> _Exercise prompt_: Write out every entry below exactly as it appears. Pictures do not belong in the copy.

> _Excerpted data_:
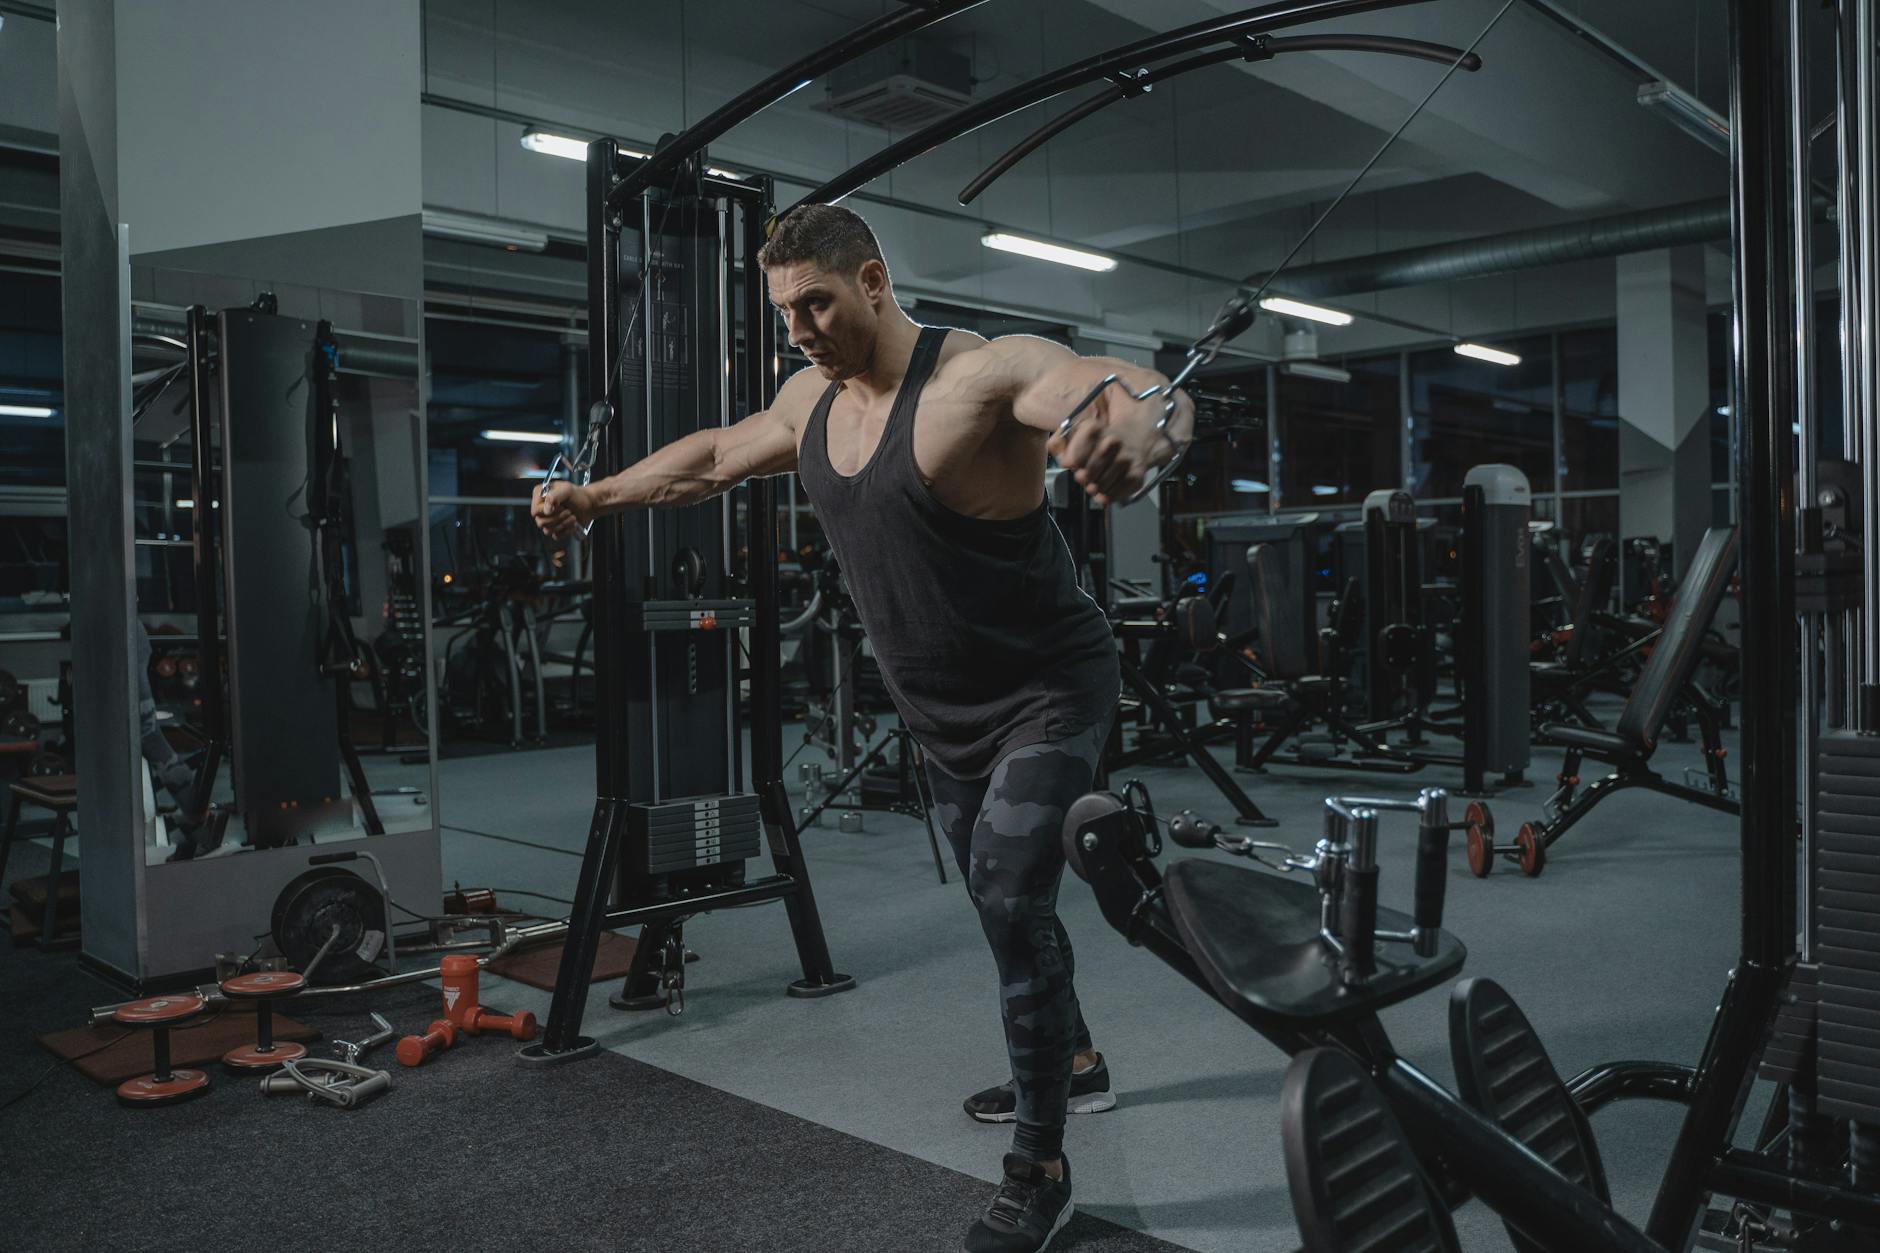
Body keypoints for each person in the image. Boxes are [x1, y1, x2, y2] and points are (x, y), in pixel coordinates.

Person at [533, 203, 1192, 1253]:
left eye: (816, 302)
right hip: (938, 711)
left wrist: (1146, 418)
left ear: (873, 280)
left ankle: (1039, 1165)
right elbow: (709, 456)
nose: (798, 327)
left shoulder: (969, 376)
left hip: (1046, 691)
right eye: (784, 310)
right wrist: (593, 496)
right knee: (998, 905)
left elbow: (1087, 381)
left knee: (1011, 892)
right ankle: (1073, 1057)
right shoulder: (808, 397)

> _Written response_:
Body keypoints for each person in the image. Boxes are [x1, y1, x2, y2] and points are (x, y), in pixel coordinates.

Person at [533, 203, 1192, 1253]:
left eye: (816, 302)
right hip: (938, 711)
left wrist: (1146, 418)
left ear: (873, 280)
left ankle: (1039, 1165)
right elbow: (709, 456)
nose: (798, 327)
left shoulder: (969, 376)
left hip: (1046, 691)
right eye: (784, 310)
right wrist: (593, 496)
right knee: (998, 905)
left elbow: (1087, 381)
left knee: (1011, 892)
right ankle: (1073, 1057)
right shoulder: (808, 397)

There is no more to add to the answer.